==== Data records

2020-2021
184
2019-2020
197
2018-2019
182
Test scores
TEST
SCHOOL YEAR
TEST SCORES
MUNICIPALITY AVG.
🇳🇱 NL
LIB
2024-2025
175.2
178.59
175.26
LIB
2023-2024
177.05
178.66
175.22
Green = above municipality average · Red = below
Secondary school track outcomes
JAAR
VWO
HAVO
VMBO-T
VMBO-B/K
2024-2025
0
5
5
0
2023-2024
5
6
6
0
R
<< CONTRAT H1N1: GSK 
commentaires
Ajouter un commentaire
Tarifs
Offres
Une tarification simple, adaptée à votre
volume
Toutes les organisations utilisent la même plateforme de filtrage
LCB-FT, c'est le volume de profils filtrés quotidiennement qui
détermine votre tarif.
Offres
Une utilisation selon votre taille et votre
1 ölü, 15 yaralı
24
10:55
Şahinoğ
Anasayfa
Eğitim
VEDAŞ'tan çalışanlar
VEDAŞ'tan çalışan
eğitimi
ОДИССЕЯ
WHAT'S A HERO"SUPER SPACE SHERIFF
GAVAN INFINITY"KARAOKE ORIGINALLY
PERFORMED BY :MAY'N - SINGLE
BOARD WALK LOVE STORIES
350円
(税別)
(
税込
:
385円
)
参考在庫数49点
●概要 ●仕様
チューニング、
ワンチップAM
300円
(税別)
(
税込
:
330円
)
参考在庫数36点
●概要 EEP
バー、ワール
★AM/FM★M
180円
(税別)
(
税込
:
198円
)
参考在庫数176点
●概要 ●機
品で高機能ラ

========

§ Goal of the exercise:
Transcribe every line of the data, exactly as it stands.

§ Exercise response:
2020-2021
184
2019-2020
197
2018-2019
182
Test scores
TEST
SCHOOL YEAR
TEST SCORES
MUNICIPALITY AVG.
🇳🇱 NL
LIB
2024-2025
175.2
178.59
175.26
LIB
2023-2024
177.05
178.66
175.22
Green = above municipality average · Red = below
Secondary school track outcomes
JAAR
VWO
HAVO
VMBO-T
VMBO-B/K
2024-2025
0
5
5
0
2023-2024
5
6
6
0
R
<< CONTRAT H1N1: GSK 
commentaires
Ajouter un commentaire
Tarifs
Offres
Une tarification simple, adaptée à votre
volume
Toutes les organisations utilisent la même plateforme de filtrage
LCB-FT, c'est le volume de profils filtrés quotidiennement qui
détermine votre tarif.
Offres
Une utilisation selon votre taille et votre
1 ölü, 15 yaralı
24
10:55
Şahinoğ
Anasayfa
Eğitim
VEDAŞ'tan çalışanlar
VEDAŞ'tan çalışan
eğitimi
ОДИССЕЯ
WHAT'S A HERO"SUPER SPACE SHERIFF
GAVAN INFINITY"KARAOKE ORIGINALLY
PERFORMED BY :MAY'N - SINGLE
BOARD WALK LOVE STORIES
350円
(税別)
(
税込
:
385円
)
参考在庫数49点
●概要 ●仕様
チューニング、
ワンチップAM
300円
(税別)
(
税込
:
330円
)
参考在庫数36点
●概要 EEP
バー、ワール
★AM/FM★M
180円
(税別)
(
税込
:
198円
)
参考在庫数176点
●概要 ●機
品で高機能ラ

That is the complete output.